Cook a classic beef burger from scratch - Recipe & Wine Pairing
Preparation time: 20 minutes
Cooking time: 15 minutes
Serves four people
Everybody loves a burger, right? Meaty, savoury, flavoursome… they are the perfect taste of summer days, whether cooked in the kitchen or grilled on a barbeque.
The possibilities of what to do with a burger are more or less endless, too; neverending variations on sauces, salads, cheeses and pickles get piled on and stuffed between pillowy buns, but the star attraction is, and should always be, the meat patty that lies within.
Making your own tasty burgers is as easy or as complicated as you want it to be, but this simple, straightforward and superb recipe is all you need to get started. Once mastered, you can start experimenting with spices and condiments, and before long, you’ll never buy your burgers from the supermarket again.
What you’ll need:
- Approximately 800 grams of good quality chuck steak, with the fat trimmed off and any hard gristle removed
- 50 grams of finely diced bone marrow
- Flakey sea salt
- And all your favourite burger essentials: like brioche bun, tomatoes, mayo, mustard, cheese and whatever else tickles your pickle.
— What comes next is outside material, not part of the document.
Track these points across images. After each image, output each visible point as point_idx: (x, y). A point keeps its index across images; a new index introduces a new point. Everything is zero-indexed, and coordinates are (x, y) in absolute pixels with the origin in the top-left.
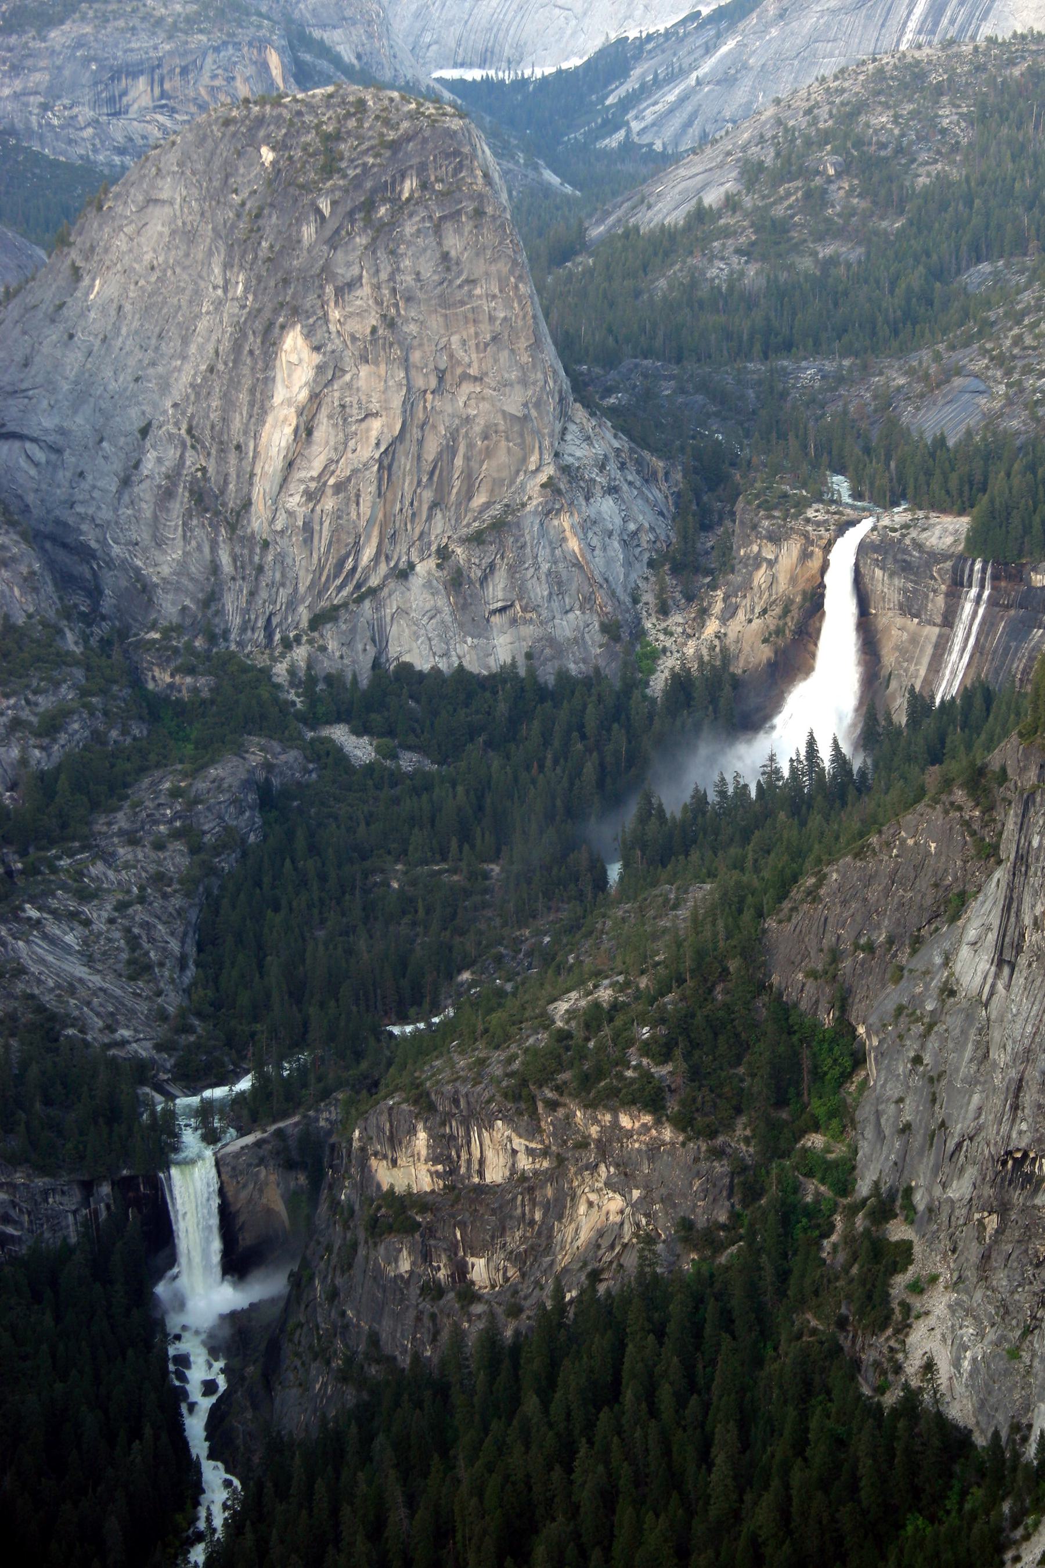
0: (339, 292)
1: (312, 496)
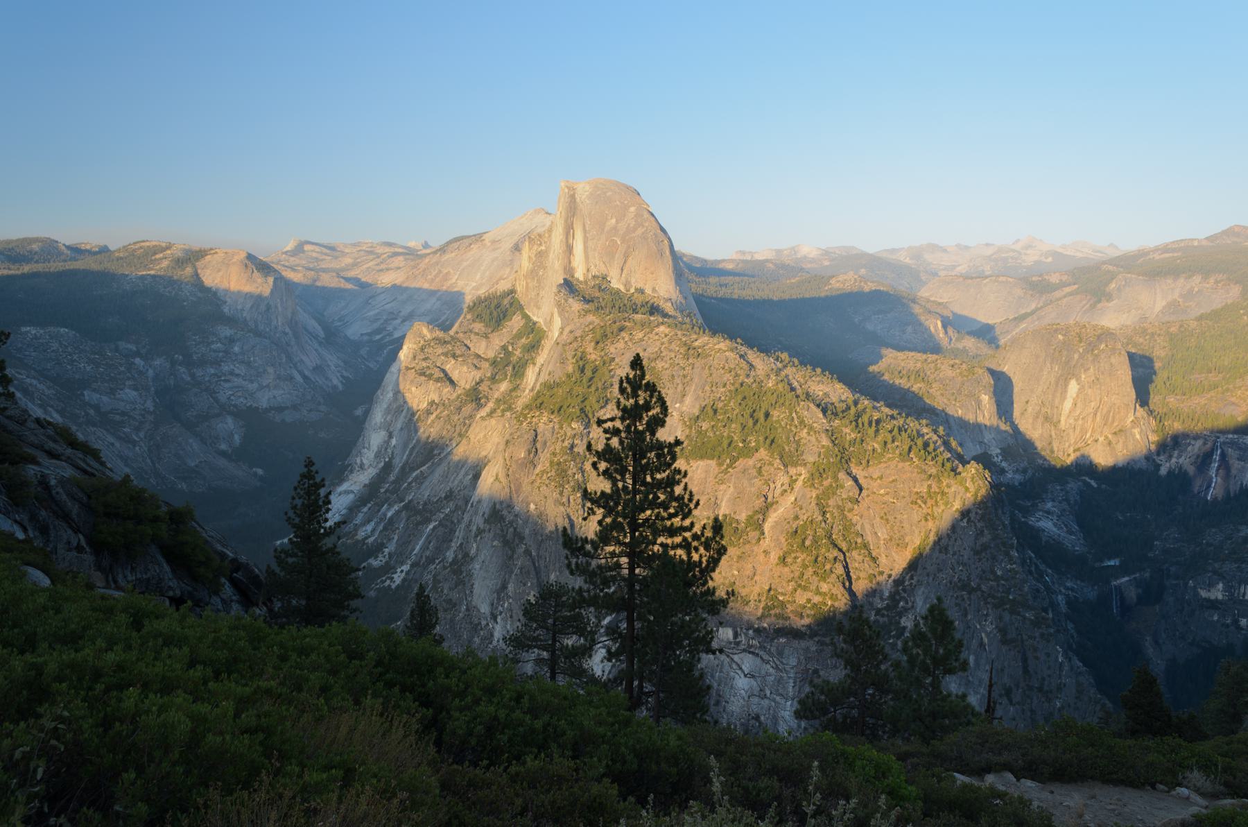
0: (1085, 371)
1: (1075, 420)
You'll need to get the meat prepared. Many chefs prefer to freeze the meat first, in order to be cut evenly and easily. You should, at the very least, handle it as straight out of the fridge.
Push the meat through a mincer (you can ask your butcher to do this for you) or chop it as finely as possible by hand with a good, heavy knife. It should be of a consistency which sticks together when you handle it and squeeze into shape.
Season with the sea salt, and mix in the chopped bone marrow. Some black pepper never goes amiss in a burger.
Separate the mix into four even mounds, and flatten and shape to form firm patties. They should be between 2.5 and 3 centimetres thick and well packed together to stop them from separating in the pan.
Place the burgers on a hot, non-stick pan, or onto your barbeque. There’s no need to use oil here, as the fat will render unctuously out of your burgers. You’ll want to cook them for four minutes on one side (don’t move them about too much), and then flip them and cook for three minutes on the other for a rare burger, four minutes for medium. They’ll have a lovely dark sear and a good crust on them.
When they’re done enough for your liking, leave them to rest for three or four minutes - this will draw back in all those lovely meat and marrow juices. When well rested, it’s time to stick them into a bun and get creative with your toppings!
Wine pairing for beef burgers
Wine and burgers - it’s a great outdoor eating combination that allows for plenty of experimentation.
Bear in mind, though, that burgers are generally accompanied by all sorts of side dishes which range from vinegary pickles to spicy sauces and crisp, fresh salads and tomatoes, so there’s a lot to take into consideration when choosing a good wine to pair with.
What you want is a robust wine which is at once full of deep, savoury flavours, while still being easy to drink and good in the sunshine. Possibly the best pairing for a classic beef burger would be a Shiraz. Tannic and aromatic enough to stand up to all those flavours, while the smoky and spicy notes which characterise this versatile red wine will complement the charred meat beautifully.
And there you have it; the recipe for cooker beef burgers from scratch and the perfect wine pairing.